Discussion of specific letterforms in the WWP collection, including long s, disambiguation of I and J, U and V
Older texts often use forms of letters which are no longer in use and which may be unfamiliar or ambiguous. The following is a list of difficult letterforms and how we encode them.
Long s and long s ligatures:
The old-style long s in roman type looks like an f without the crossbar, or with a very short crossbar extending only to the left. In italics it looks like an integral sign. In both cases it is encoded with the entity &s;. A long s, when ligatured to a normal s, looks somewhat like a distorted upper-case italic B, or like the German s-zed ligature. We do not encode this as a special character; we transcribe it as a long s (&s;) followed by a short s. We do not encode any ligatured characters (e.g. st, sc, sf, etc.) using entity references; we simply transcribe the two characters involved as ordinary characters.
I and J:
In the lower-case, the difference between i and j is clear and unambiguous. In italics, in the upper-case, there is often only one letter-form, which looks like a long J with a cross-bar in the middle. This is (despite appearances) an I, and should be encoded as such (with vuji as necessary). There are also some texts in which this character appears, which also contain instances of the more familiar italic capital I, which looks like a roman I but with a slant. In such texts both characters should be encoded with I, using vuji as necessary. This seems counterintuitive, but is necessary to preserve consistency across the textbase.

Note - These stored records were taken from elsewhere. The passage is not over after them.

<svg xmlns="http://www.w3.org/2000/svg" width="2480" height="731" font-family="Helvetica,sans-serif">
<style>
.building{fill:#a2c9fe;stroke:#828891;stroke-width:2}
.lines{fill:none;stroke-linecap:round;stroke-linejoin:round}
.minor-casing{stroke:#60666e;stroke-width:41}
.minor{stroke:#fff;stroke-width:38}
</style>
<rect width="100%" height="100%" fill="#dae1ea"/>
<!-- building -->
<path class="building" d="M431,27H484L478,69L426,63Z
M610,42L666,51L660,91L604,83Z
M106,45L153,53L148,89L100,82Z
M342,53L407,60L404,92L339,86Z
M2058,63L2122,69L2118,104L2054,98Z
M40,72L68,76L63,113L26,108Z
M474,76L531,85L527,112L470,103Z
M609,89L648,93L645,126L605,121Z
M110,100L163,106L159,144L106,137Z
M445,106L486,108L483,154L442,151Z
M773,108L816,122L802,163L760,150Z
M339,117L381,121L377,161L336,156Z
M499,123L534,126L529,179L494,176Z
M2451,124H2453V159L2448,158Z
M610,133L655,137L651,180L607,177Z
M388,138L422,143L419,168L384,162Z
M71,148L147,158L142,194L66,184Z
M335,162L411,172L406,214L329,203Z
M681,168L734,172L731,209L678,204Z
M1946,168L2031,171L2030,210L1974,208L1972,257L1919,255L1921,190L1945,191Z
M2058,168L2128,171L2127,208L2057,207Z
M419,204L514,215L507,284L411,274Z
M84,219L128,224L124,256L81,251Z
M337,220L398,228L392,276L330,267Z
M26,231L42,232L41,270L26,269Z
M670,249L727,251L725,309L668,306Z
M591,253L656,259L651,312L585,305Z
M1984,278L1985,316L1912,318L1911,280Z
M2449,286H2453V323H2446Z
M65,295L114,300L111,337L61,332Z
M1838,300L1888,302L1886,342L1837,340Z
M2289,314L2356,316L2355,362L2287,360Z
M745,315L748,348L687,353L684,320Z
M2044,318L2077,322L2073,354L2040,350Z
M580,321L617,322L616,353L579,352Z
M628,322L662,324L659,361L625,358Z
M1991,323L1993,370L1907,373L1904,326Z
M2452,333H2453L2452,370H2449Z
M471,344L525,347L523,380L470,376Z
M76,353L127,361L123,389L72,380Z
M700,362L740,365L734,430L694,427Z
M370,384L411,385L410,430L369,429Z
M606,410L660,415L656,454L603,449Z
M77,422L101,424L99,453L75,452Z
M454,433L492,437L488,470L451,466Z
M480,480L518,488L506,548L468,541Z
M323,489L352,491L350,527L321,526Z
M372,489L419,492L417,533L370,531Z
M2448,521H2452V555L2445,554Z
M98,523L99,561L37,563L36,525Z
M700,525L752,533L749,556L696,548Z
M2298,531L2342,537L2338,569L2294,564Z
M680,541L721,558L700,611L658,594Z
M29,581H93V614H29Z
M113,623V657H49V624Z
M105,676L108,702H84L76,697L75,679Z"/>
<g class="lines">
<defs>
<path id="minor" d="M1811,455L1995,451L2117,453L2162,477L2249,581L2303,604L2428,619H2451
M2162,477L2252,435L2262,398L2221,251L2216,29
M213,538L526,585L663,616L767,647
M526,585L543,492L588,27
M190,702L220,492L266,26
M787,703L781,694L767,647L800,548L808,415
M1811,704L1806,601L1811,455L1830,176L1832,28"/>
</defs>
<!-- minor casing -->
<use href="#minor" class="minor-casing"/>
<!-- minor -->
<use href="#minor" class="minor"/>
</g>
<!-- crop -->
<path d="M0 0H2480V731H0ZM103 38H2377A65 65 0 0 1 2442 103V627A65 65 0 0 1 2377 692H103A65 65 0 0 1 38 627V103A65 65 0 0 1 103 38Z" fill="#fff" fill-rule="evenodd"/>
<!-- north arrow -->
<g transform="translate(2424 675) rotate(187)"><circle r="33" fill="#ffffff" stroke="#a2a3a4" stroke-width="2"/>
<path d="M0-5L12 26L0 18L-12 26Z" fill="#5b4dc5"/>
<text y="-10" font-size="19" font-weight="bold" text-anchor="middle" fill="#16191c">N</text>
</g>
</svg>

In blackletter similarly, the character which looks like a capital I with a slight lefthand curve to the bottom and a crossbar in the middle is an I and should be encoded using I (with vuji as necessary).
U and V:
There are several forms of the lower-case letter v: with a pointed bottom, with a rounded bottom, and with a decorative swash. There are also be several forms of the upper-case letter V: with a pointed bottom or with a rounded bottom. All of these should be encoded as v or V, with vuji as necessary. They can be distinguished from u and U by the fact that these have a tail on the right-hand side.
It is important to maintain consistency from text to text in how we encode a given letter-form. Thus in texts which have two forms of v, but no u, both forms of v should still be encoded as v, rather than assigning a u to one and a v to the other. The WWP does not preserve different forms of the same letter in other cases (for instance, curly versus rectilinear upper-case E) and hence there is no reason to make an exception for v.